Viernes de la 4a semana de Pascua
Libro de los Hechos de los Apóstoles 13,26-33.
Habiendo llegado Pablo a Antioquía de Pisidia, decía en la sinagoga:
"Hermanos, este mensaje de salvación está dirigido a ustedes: los descendientes de Abraham y los que temen a Dios.
En efecto, la gente de Jerusalén y sus jefes no reconocieron a Jesús, ni entendieron las palabras de los profetas que se leen cada sábado, pero las cumplieron sin saberlo, condenando a Jesús.
Aunque no encontraron nada en él que mereciera la muerte, pidieron a Pilato que lo condenara.
Después de cumplir todo lo que estaba escrito de él, lo bajaron del patíbulo y lo pusieron en el sepulcro.
Pero Dios lo resucitó de entre los muertos
y durante un tiempo se apareció a los que habían subido con él de Galilea a Jerusalén, los mismos que ahora son sus testigos delante del pueblo.

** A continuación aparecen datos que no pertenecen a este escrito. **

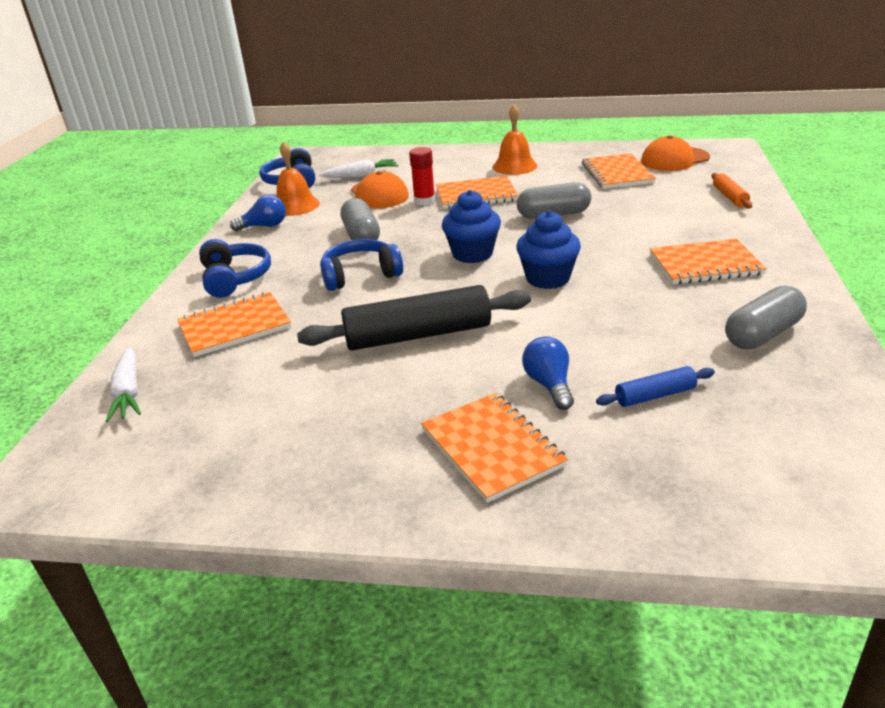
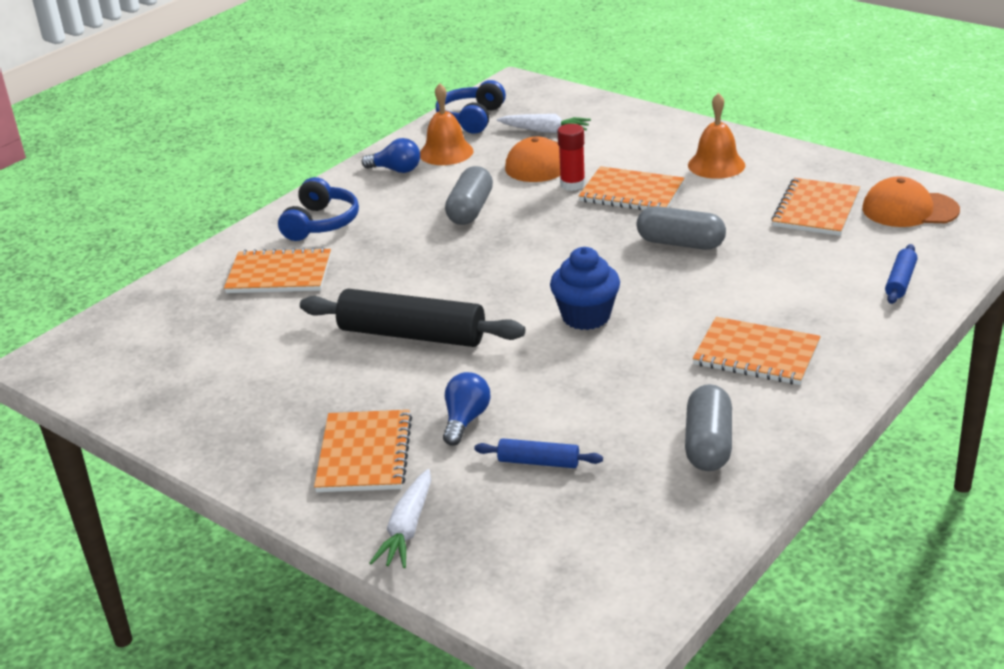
camera: 30 degrees right, 0 degrees up
white carrot [105,347,141,422] -> white carrot moved to [370,469,431,568]
blue headphones [320,239,403,291] -> none
blue cupcake [442,190,501,263] -> none
orange rolling pin [712,173,752,209] -> blue rolling pin [885,244,918,304]
grey capsule [725,286,807,349] -> grey capsule turned 75 degrees counterclockwise [685,384,732,471]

Y nosotros les anunciamos a ustedes esta Buena Noticia: la promesa que Dios hizo a nuestros padres,
fue cumplida por él en favor de sus hijos, que somos nosotros, resucitando a Jesús, como está escrito en el Salmo segundo: Tú eres mi Hijo; yo te he engendrado hoy."
Salmo 2,6-7.8-9.10-11.
«Yo mismo establecí a mi Rey
en Sión, mi santa Montaña.»
Voy a proclamar el decreto del Señor:
El me ha dicho: «Tú eres mi hijo,
yo te he engendrado hoy»
«Pídeme, y te daré las naciones como herencia,
y como propiedad, los confines de la tierra."
Los quebrarás con un cetro de hierro,
los destrozarás como a un vaso de arcilla»
Por eso, reyes, sean prudentes;
aprendan, gobernantes de la tierra.
Sirvan al Señor con temor
Evangelio según San Juan 14,1-6.
Jesús dijo a sus discípulos:
"No se inquieten. Crean en Dios y crean también en mí.
En la Casa de mi Padre hay muchas habitaciones; si no fuera así, se lo habría dicho a ustedes. Yo voy a prepararles un lugar.
Y cuando haya ido y les haya preparado un lugar, volveré otra vez para llevarlos conmigo, a fin de que donde yo esté, estén también ustedes.
Ya conocen el camino del lugar adonde voy".
Tomás le dijo: "Señor, no sabemos adónde vas. ¿Cómo vamos a conocer el camino?".
Jesús le respondió: "Yo soy el Camino, la Verdad y la Vida. Nadie va al Padre, sino por mí."
Comentario del Evangelio:
Jesús, camino en la Trinidad
Beato Columba Marmion (1858-1923), abad
“Yo soy el Camino” (Jn 14,6). Entre la criatura y Dios, está el infinito. Los ángeles, sin la elevación sobrenatural, están a una distancia inconmensurable de la divinidad. Sólo Dios, por su naturaleza, se ve tal como es. Sólo él tiene derecho a sumergir la mirada en lo profundo de su perfección. Los hombres conocen Dios únicamente por sus obras “Nubes y Tiniebla lo rodean” (Sal 96,2). Nosotros estamos llamados a ver a Dios como él se ve, a amarlo como ama y a vivir de la vida divina. Tal es nuestro destino sobrenatural.
Sin embargo, entre esta elevación y la capacidad de nuestra naturaleza existe un abismo infranqueable. Por Cristo, a la vez Dios y hombre, y por la gracia de adopción, nos es dado de triunfar sobre este alejamiento. Cristo es como un puente sobre este abismo insondable. Por su humanidad santa, él es el camino gracias al que venimos a la Trinidad. Jesús dijo de sí mismo “Nadie va al Padre sin mí” (Jn 14,6). Este camino no se equivoca, el que lo sigue llegará al término infaliblemente, “tendrá la luz de la vida” (Jn 8,12). Como Verbo, Jesús es uno con el Padre y su humanidad nos hace llegar a la divinidad.
Cuando nos incorpora en su Cuerpo místico, en verdad, nos toma para él, para que podamos permanecer en él, dónde él está: unidos al Verbo y al Espíritu en el seno del Padre. “Volveré otra vez para llevarlos conmigo, a fin de que donde yo esté estén también ustedes” (Jn 14,3). Apóyense en todo en nuestro querido Salvador.